Extrait
+ + +
Ouais tu as enregistré « Cruella » en featuring avec lui et le morceau a même eu droit à un clip qui a bien tourné. Lors du fameux « Bercy de Booba » tu es montée sur scène pour rapper sur le titre, c’était comment ?

En tant qu’amatrice c’est sûr que 16 000 personnes ça peut faire peur mais honnêtement, j’ai adoré et je me suis simplement dit qu’il fallait y aller, c’est tout, car au final les gens n’étaient pas là pour moi et donc n’attendaient rien de moi. Je crois que c’est même à ce moment précis que je me suis dit que je voulais vraiment continuer à rapper.

Entre la sortie de « Cruella » et celle de « Perpétuité » deux ans se sont écoulés. Après Autopsie IV, le public attendait vraiment un truc. T’as foutu quoi pendant deux ans ?
+ + +
Contenu transcrit des pages
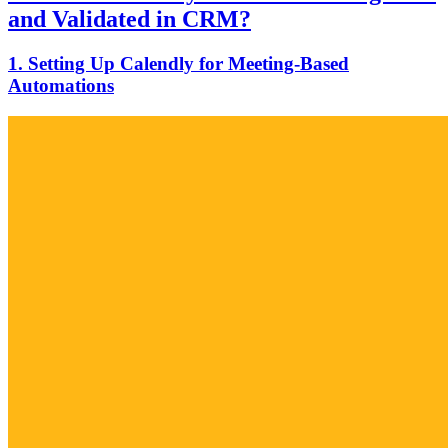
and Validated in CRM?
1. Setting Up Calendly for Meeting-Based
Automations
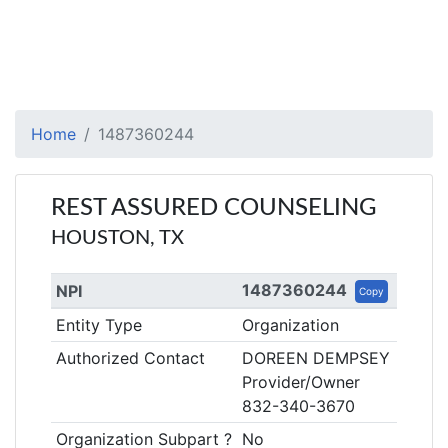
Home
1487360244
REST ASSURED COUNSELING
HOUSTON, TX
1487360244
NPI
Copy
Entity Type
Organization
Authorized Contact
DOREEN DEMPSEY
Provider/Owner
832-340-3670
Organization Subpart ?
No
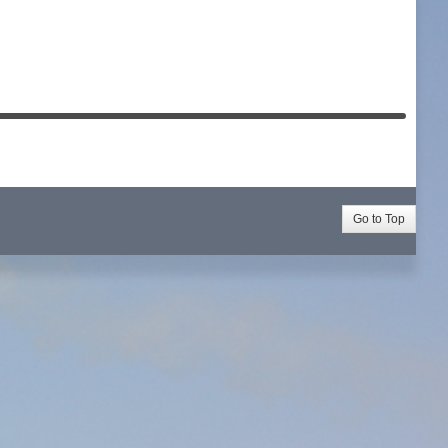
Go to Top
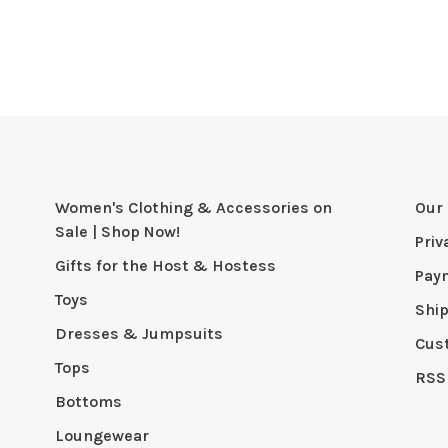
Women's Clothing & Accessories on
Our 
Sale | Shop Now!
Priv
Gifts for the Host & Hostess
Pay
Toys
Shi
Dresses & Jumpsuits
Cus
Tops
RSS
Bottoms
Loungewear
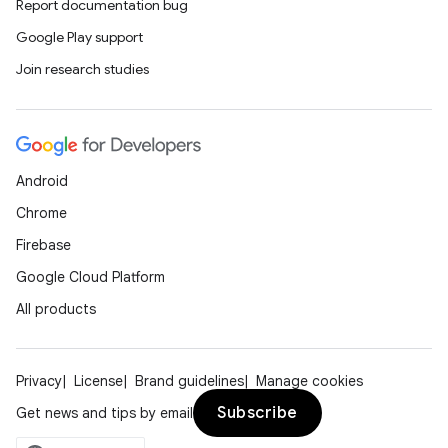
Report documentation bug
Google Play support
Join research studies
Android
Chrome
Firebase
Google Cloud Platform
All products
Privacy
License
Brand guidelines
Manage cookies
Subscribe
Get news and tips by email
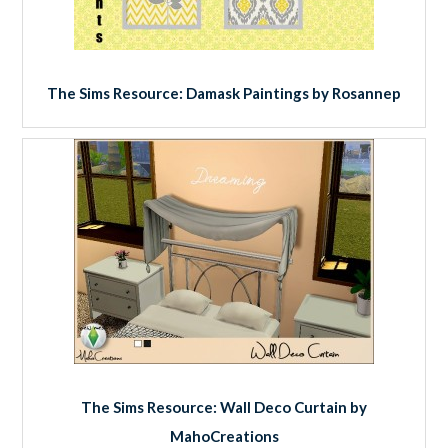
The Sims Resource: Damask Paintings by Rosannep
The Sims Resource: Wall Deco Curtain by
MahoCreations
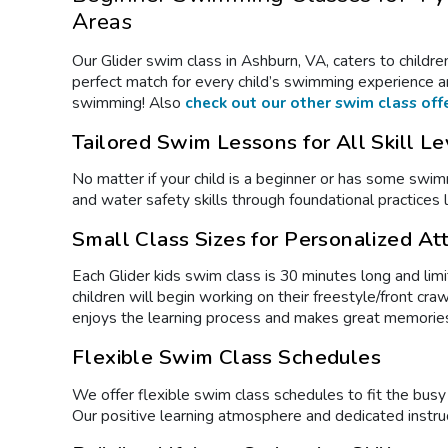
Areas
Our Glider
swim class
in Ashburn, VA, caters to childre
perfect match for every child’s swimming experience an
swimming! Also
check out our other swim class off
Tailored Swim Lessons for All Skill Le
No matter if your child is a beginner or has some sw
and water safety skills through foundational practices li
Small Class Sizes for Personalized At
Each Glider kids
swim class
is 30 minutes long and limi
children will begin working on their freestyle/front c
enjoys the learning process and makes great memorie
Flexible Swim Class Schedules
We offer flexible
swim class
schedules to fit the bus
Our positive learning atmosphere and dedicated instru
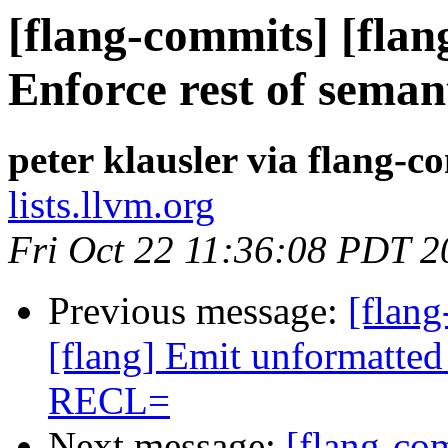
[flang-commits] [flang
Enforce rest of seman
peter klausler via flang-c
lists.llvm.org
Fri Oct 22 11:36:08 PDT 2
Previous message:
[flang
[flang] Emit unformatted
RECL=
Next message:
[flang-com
+ + +
Liste des consignes
**A.** Relevez toutes les expressions placées entre guillemets dans l'entretien, en citant chacune une seule fois.
**B.** Condensez le paragraphe de l'entretien qui commence par « En tant qu'amatrice » en conservant ses faits principaux.

Réponses aux consignes
**A.**
« Cruella »
« Bercy de Booba »
« Perpétuité »

**B.** Pour une amatrice, 16 000 personnes peuvent faire peur, mais j'ai adoré et j'y suis simplement allée. Le public n'était pas venu pour moi et n'attendait donc rien de moi. C'est à ce moment-là que j'ai voulu vraiment continuer à rapper.